The biggest difference between performing open surgery and minimally invasive surgery is how the physician navigates the patient’s anatomy. During open surgery, the skin and muscles are peeled back, allowing the physician full view of the damaged area. When performing a minimally invasive procedure, the physician is guided by the MRI and other imaging equipment, such as the endoscope, placed over the damaged area. This means the physician navigates through the procedure using a projected image instead of the actual anatomy.
4. Follow a mentor. Following and observing a mentor can help physicians overcome the challenging learning curve and give the surgeon an advantage over others. Dr. Massoud followed Martin Knight, MD, an English physician, and learned his technique. “Because it’s an emerging field, the different surgeons learning and performing endoscopic spine surgery have their own techniques they developed over time,” says Dr. Massoud. “Taking the experience of a mentor physician who has actually done a number of cases can move the training physician higher on the learning curve before tackling his or her own cases.”
The mentor is also helpful when the surgeon is first performing the procedures because he or she serves as an expert in the room if the surgeon has questions during the procedure. The mentor can also help if complications arise. Dr. Massoud is willing to speak with and mentor spine surgeons aspiring to learn endoscopic technique. He has been performing several techniques at his practice, including cervical endoscopic discectomy and cervical endoscopic laminotomy.
5. Gain experience first with lumbar and thoracic endoscopy before learning cervical procedures. Since the cervical spine is one of the most sensitive areas of the spine, most spine surgeons don’t begin learning cervical spine surgery until after they are familiar with the technique elsewhere on the spine. Performing surgery on the cervical spine has the potential for more severe injury than procedures on other areas of the spine because there is less space and more major structures to navigate through. The cervical spine is located near the trachea, esophagus and carotid artery, which are three major structures the surgeon must avoid when performing surgery on the cervical spine.
“Before a surgeon starts tackling cervical endoscopy, they need to be very familiar with spine surgery and have gained experience in lumbar and thoracic endoscopy,” says Dr.
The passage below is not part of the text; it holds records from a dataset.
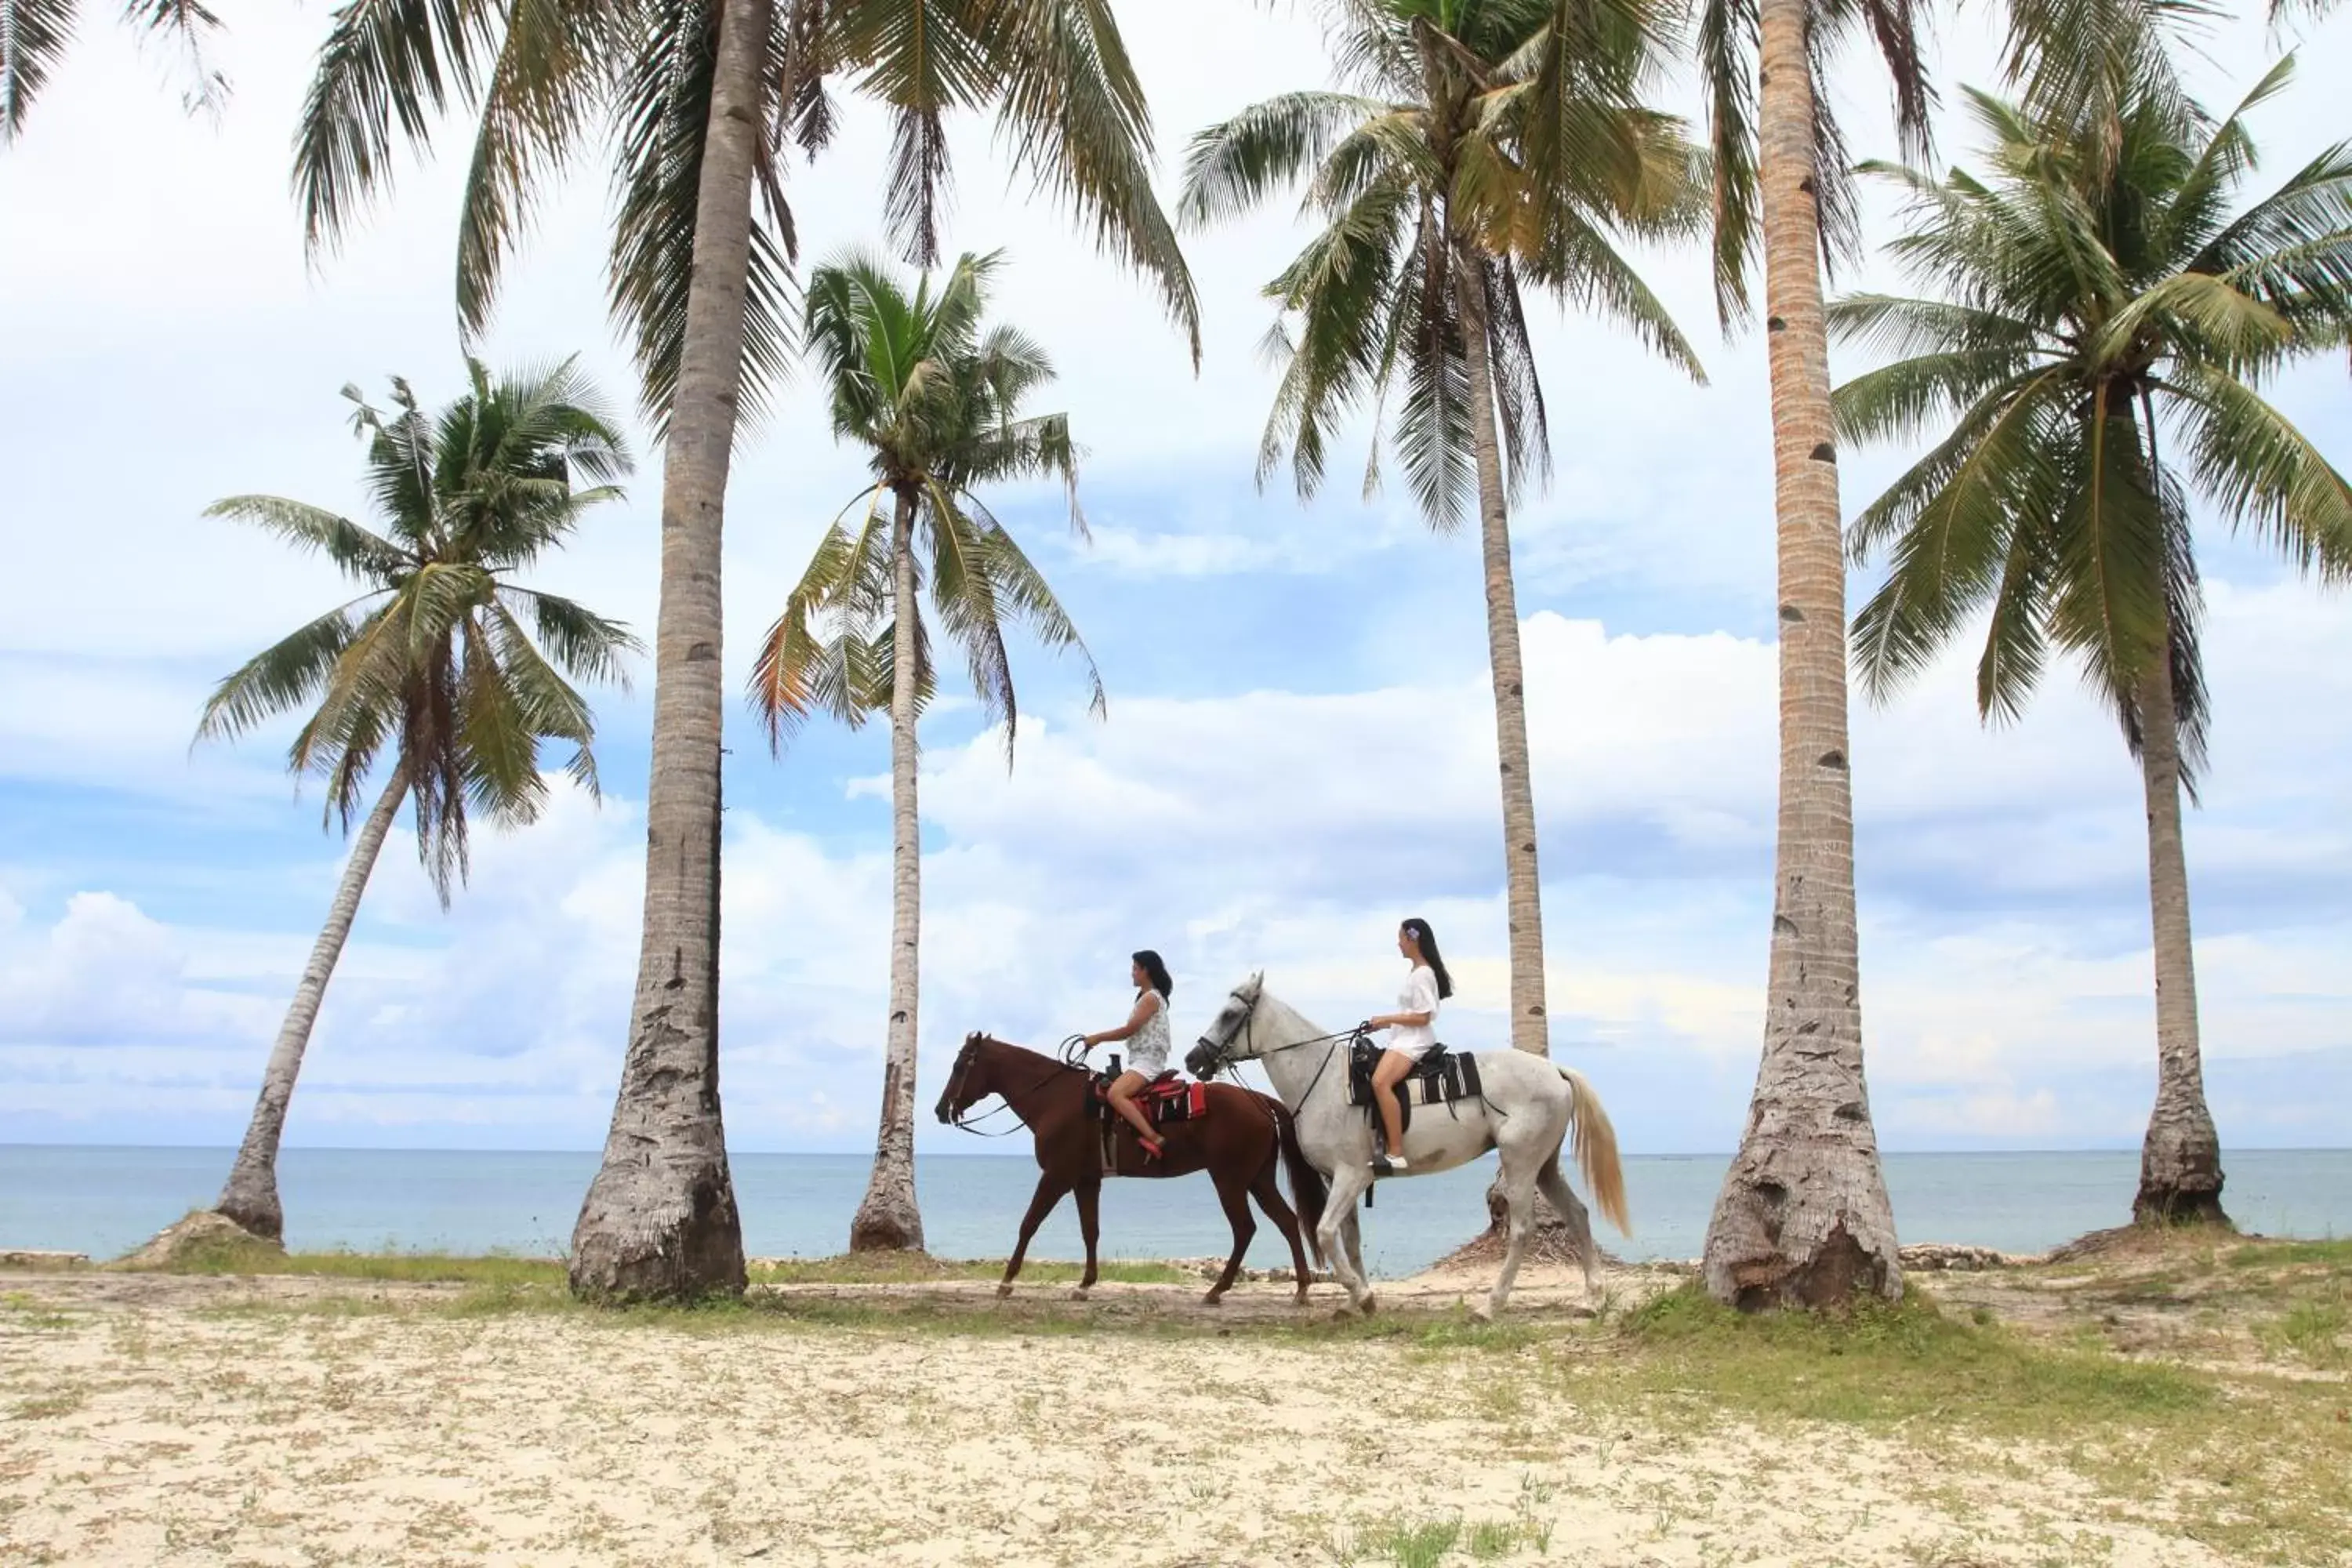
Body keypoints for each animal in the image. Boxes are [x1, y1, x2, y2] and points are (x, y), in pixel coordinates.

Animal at [941, 1034, 1345, 1307]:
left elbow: (1029, 1223)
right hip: (1257, 1179)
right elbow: (1090, 1231)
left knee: (1245, 1228)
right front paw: (1085, 1285)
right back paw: (1300, 1289)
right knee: (1287, 1221)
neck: (1055, 1099)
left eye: (960, 1066)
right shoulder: (1086, 1181)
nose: (940, 1110)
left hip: (1230, 1180)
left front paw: (1007, 1282)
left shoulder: (1056, 1176)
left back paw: (1218, 1290)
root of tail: (1258, 1100)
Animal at [1185, 973, 1628, 1316]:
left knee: (1521, 1230)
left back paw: (1490, 1306)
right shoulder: (1343, 1181)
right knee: (1577, 1214)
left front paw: (1361, 1295)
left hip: (1520, 1166)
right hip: (1545, 1166)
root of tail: (1555, 1071)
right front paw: (1356, 1303)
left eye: (1229, 1014)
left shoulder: (1350, 1176)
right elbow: (1349, 1240)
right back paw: (1591, 1300)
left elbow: (1326, 1234)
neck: (1325, 1080)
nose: (1193, 1060)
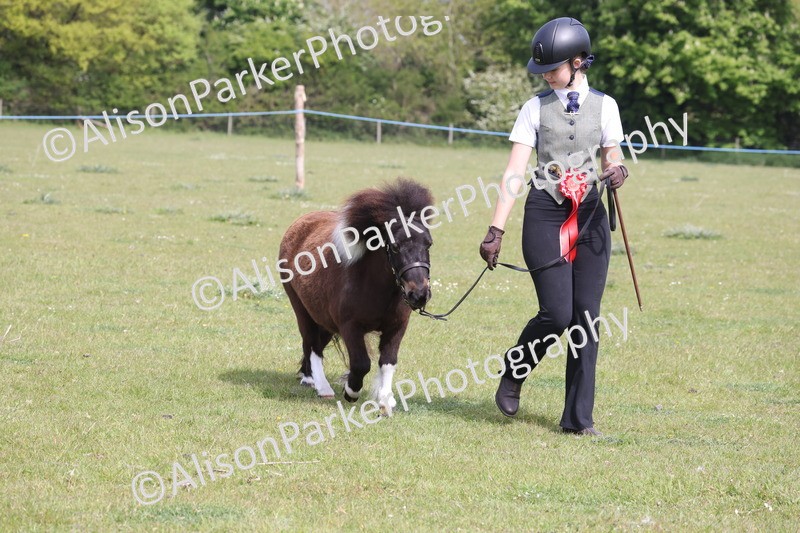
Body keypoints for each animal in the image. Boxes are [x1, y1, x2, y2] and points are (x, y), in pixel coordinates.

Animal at [279, 178, 434, 415]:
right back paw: (322, 387)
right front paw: (351, 390)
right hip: (302, 310)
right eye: (395, 245)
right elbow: (361, 363)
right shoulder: (350, 326)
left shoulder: (397, 326)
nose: (419, 294)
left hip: (322, 317)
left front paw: (385, 400)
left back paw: (309, 378)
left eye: (428, 243)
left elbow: (388, 361)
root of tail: (299, 224)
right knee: (311, 344)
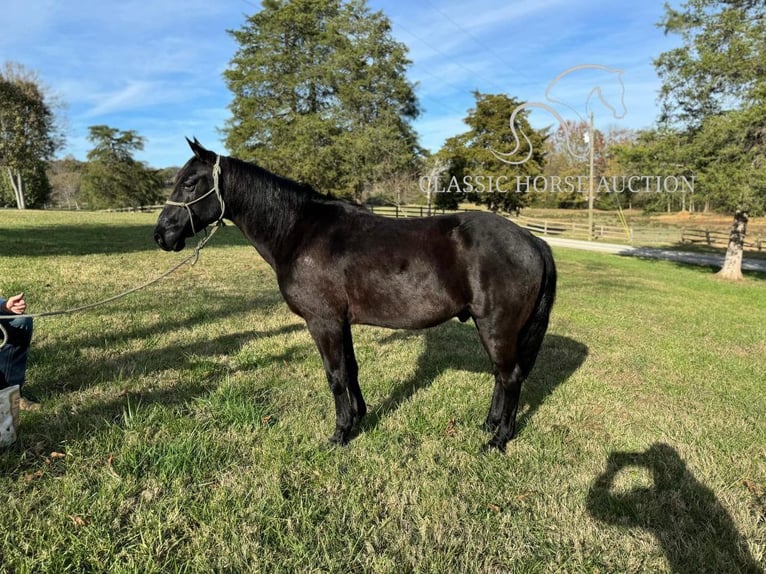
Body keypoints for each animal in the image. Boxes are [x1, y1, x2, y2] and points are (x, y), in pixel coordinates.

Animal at [154, 138, 560, 450]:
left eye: (191, 183)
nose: (162, 235)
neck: (300, 231)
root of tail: (533, 241)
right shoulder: (340, 321)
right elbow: (350, 369)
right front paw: (359, 417)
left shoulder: (323, 322)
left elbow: (335, 375)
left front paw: (340, 434)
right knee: (501, 375)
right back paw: (489, 424)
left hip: (497, 327)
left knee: (510, 376)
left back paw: (498, 439)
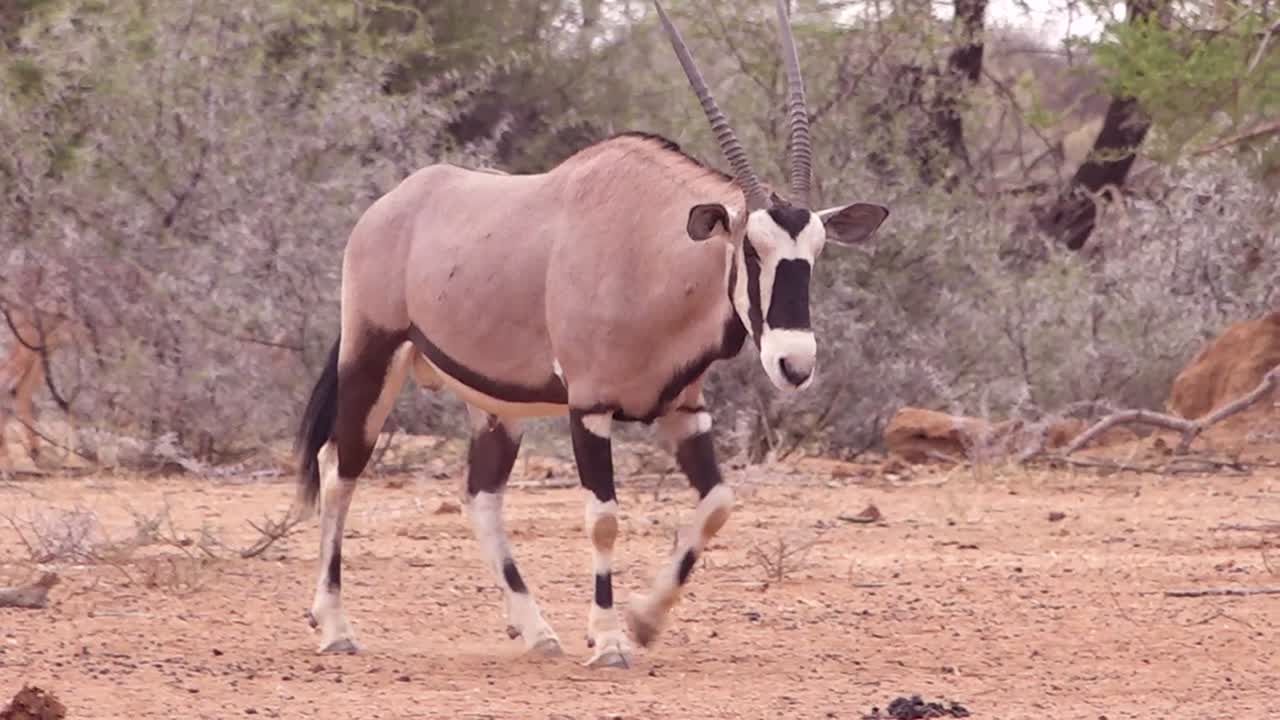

Massoud. “The cervical spine is much more sensitive to injury than any of the other structures, so before attempting a cervical endoscopy, the surgeon should be a board certified orthopedic or neurospine surgeon and needs to have significant experience in lumbar endoscopy and have mastery over the endoscope and associated instruments we use.” Significant experience with lumbar endoscopy means successfully performing more than 300 cases before beginning to learn the endoscopic cervical procedure.
6. Educate referring physicians on the procedure. To increase patient volume in a practice, specialists should form a good relationship with primary care physicians responsible for the initial identification and referral of future patients, says Jimmy St. Louis, Chief Corporate Operations Officer of Laser Spine Institute. All the procedures done at Laser Spine Institute are endoscopic. Laser Spine Institute has hired representatives to seek out medical professionals such as primary care physicians, physical therapist, chiropractors, etc., for mutual partnerships where the primary care physicians would refer patients to practice and practice surgeons would refer the appropriate individuals back to the primary care physician. These partnerships expand the practice’s relationship within the medical community while also increasing patient volume.